5. DIFFERENTIAL DIAGNOSIS¶
Other hereditary fever syndromes (TRAPS, HIDS/MKD, MWS, FCAS, NOMID), PFAPA syndrome, Still’s disease, porphyria, inflammatory bowel disease, and gynecologic disorders in women.
5.1 Key Differentiators¶
FMF vs TRAPS: Attack duration, myalgia pattern. FMF vs HIDS: Rash type, fever frequency. FMF vs NOMID: Meningitis presence, chronicity.
6. INVESTIGATIONS & DIAGNOSIS¶
Clinical criteria (e.g., fever, serositis), genetic testing for MEFV/TNFRSF1A/MVK/NLRP3 mutations, and lab findings (elevated CRP, ESR, SAA). Amyloidosis confirmed by renal biopsy.
6.1 Diagnostic Criteria¶
Clinical criteria: ≥ 3 attacks with fever, serositis, or rash. Genetic testing: MEFV mutations for FMF, TNFRSF1A for TRAPS, etc. Amyloidosis: Proteinuria, renal biopsy.
6.2 Laboratory Findings¶
Elevated CRP, ESR, fibrinogen, haptoglobin, and immunoglobulins. Transient albuminuria/hematuria. Urinary mevalonate elevation in HIDS/MKD.
7. MANAGEMENT & TREATMENT¶
Colchicine prophylaxis (1.2–1.8 mg/day) is first-line. IL-1 inhibitors (canakinumab, rilonacept, anakinra) for refractory cases. Avoid TNF inhibitors in TRAPS. Bone marrow transplant for refractory FMF.
7.1 Pharmacologic Therapy¶
Colchicine: 1.2–1.8 mg/day. IL-1 inhibitors: Monthly canakinumab, weekly rilonacept, daily anakinra. NSAIDs for fever. Glucocorticoids for acute attacks.
7.2 Non-Pharmacologic¶
Genetic counseling, regular follow-up, and monitoring for amyloidosis. Avoid triggers (stress, menses).
8. PROGNOSIS & COMPLICATIONS¶
FMF: Amyloidosis risk reduced with colchicine. TRAPS: 15% risk of amyloidosis. HIDS/MKD: No amyloidosis. NOMID: Severe complications (meningitis, arthritis).
8.1 Long-Term Outcomes¶
Colchicine prevents amyloidosis. Untreated FMF: 5% chronic arthritis. TRAPS: 15% amyloidosis. NOMID: Chronic meningitis and arthropathy.
9. SPECIAL CONSIDERATIONS¶
Pregnancy: Continue colchicine due to higher miscarriage risk from FMF attacks. Pediatrics: Lower colchicine doses. Elderly: Monitor renal function. Genetic testing for family screening.
9.1 Pregnancy¶
Colchicine is safe in pregnancy. Avoid TNF inhibitors. Monitor for amyloidosis risk.

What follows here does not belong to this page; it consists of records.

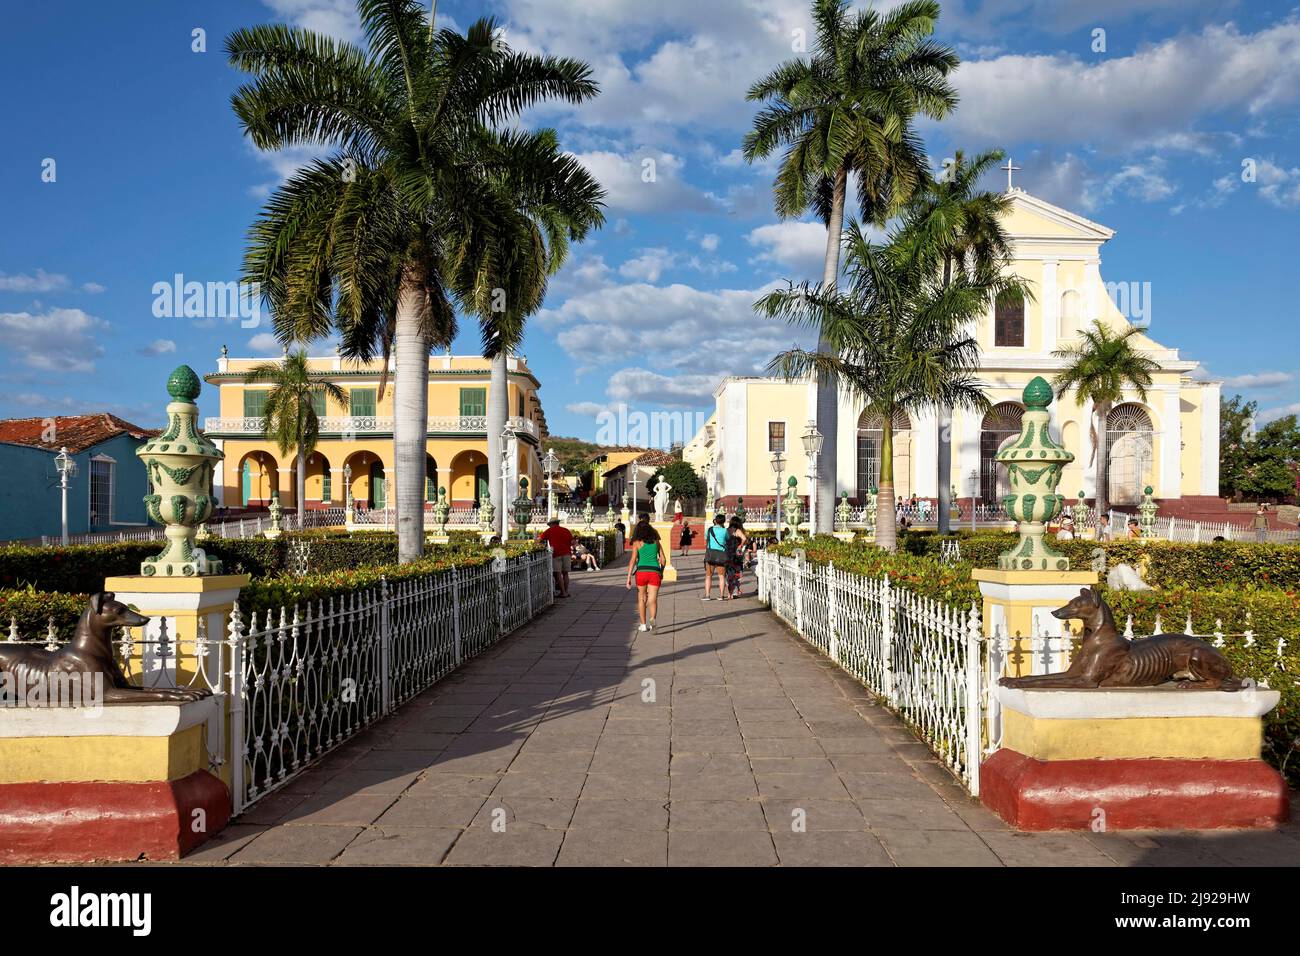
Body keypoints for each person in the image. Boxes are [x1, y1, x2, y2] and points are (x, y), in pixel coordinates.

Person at [625, 518, 664, 632]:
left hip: (641, 572)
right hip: (654, 572)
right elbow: (663, 559)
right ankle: (653, 620)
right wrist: (661, 571)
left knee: (641, 598)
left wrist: (628, 578)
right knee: (653, 598)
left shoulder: (637, 543)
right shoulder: (656, 542)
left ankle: (643, 624)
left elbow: (632, 560)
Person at [538, 518, 574, 598]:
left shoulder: (549, 531)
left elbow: (539, 540)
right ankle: (566, 591)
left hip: (556, 554)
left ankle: (563, 592)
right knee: (565, 574)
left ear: (551, 524)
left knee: (558, 574)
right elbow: (572, 542)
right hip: (567, 553)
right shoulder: (566, 530)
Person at [702, 514, 730, 601]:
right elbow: (727, 539)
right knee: (721, 576)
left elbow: (706, 540)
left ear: (715, 521)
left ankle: (707, 595)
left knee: (708, 576)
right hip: (721, 555)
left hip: (710, 555)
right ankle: (721, 595)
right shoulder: (725, 530)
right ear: (723, 521)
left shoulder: (709, 530)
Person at [725, 517, 749, 597]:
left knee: (729, 573)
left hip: (727, 554)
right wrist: (740, 545)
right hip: (736, 555)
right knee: (737, 573)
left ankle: (730, 593)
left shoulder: (727, 530)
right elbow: (744, 538)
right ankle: (735, 591)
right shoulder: (737, 530)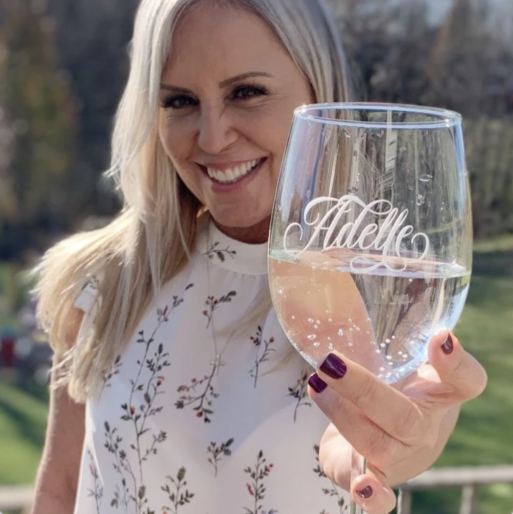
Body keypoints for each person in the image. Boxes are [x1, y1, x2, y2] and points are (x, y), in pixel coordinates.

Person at [31, 0, 487, 513]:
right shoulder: (104, 281)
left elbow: (415, 415)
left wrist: (402, 444)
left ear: (319, 92)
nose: (212, 136)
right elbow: (60, 490)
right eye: (180, 101)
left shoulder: (384, 291)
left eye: (246, 93)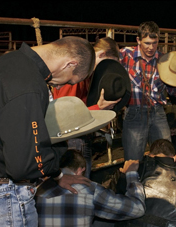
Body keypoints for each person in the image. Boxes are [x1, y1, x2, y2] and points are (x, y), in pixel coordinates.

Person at [0, 36, 96, 227]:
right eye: (70, 80)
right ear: (70, 64)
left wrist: (58, 176)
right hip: (4, 200)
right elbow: (23, 166)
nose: (59, 87)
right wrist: (54, 162)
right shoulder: (29, 86)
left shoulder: (8, 62)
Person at [52, 37, 123, 178]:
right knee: (79, 182)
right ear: (101, 54)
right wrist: (99, 108)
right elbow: (65, 115)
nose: (106, 69)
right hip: (74, 136)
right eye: (108, 63)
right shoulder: (78, 72)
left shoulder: (84, 71)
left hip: (77, 134)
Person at [119, 21, 176, 161]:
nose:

9.2 Pediatric Considerations¶
Lower colchicine doses (0.05–0.1 mg/kg/day). Monitor for myelopathy in renal insufficiency.

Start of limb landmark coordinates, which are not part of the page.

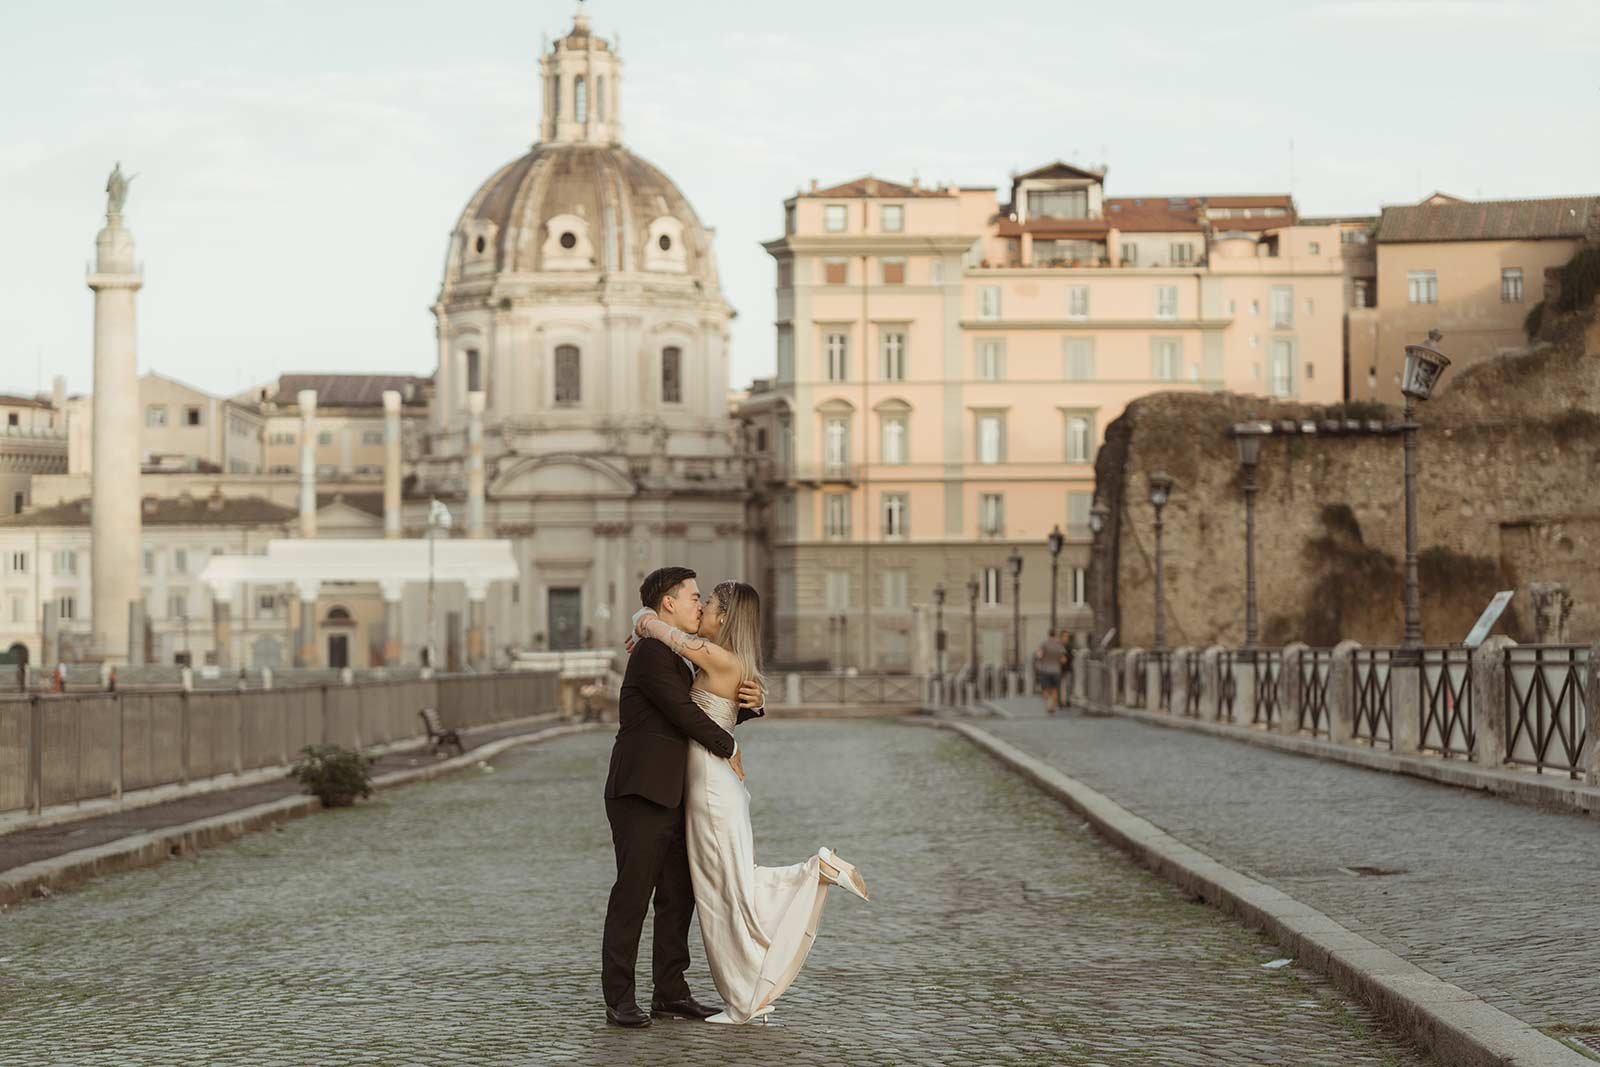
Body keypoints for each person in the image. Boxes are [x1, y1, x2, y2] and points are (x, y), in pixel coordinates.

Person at [631, 578, 870, 1025]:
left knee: (726, 891)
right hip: (713, 782)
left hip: (710, 785)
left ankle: (810, 877)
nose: (699, 610)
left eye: (709, 605)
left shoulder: (718, 657)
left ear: (724, 617)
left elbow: (666, 634)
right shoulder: (729, 661)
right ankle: (741, 989)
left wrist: (641, 618)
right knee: (726, 887)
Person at [600, 567, 764, 1029]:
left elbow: (706, 706)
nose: (699, 604)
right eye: (694, 597)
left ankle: (670, 993)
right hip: (642, 790)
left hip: (676, 792)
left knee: (678, 897)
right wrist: (729, 746)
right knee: (633, 894)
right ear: (669, 603)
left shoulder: (676, 654)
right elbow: (683, 713)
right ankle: (619, 997)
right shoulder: (652, 652)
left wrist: (748, 707)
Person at [1034, 631, 1063, 713]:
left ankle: (1049, 704)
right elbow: (1063, 659)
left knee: (1046, 690)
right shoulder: (1059, 645)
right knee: (1055, 690)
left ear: (1048, 635)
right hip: (1056, 670)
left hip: (1045, 670)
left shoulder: (1044, 644)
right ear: (1055, 635)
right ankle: (1053, 707)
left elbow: (1039, 655)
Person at [1059, 631, 1076, 709]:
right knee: (1061, 685)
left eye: (1067, 637)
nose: (1066, 638)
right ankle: (1062, 701)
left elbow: (1072, 657)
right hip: (1059, 669)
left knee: (1068, 685)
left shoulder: (1070, 646)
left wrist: (1067, 658)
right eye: (1064, 636)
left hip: (1068, 668)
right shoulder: (1058, 646)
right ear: (1061, 637)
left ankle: (1068, 701)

10. KEY POINTS & CLINICAL PEARLS¶
- Colchicine is the cornerstone of FMF management. 2. Genetic testing confirms diagnosis and guides treatment. 3. IL-1 inhibitors are effective for refractory cases. 4. Amyloidosis is preventable with early colchicine. 5. Differential diagnosis includes other hereditary fever syndromes.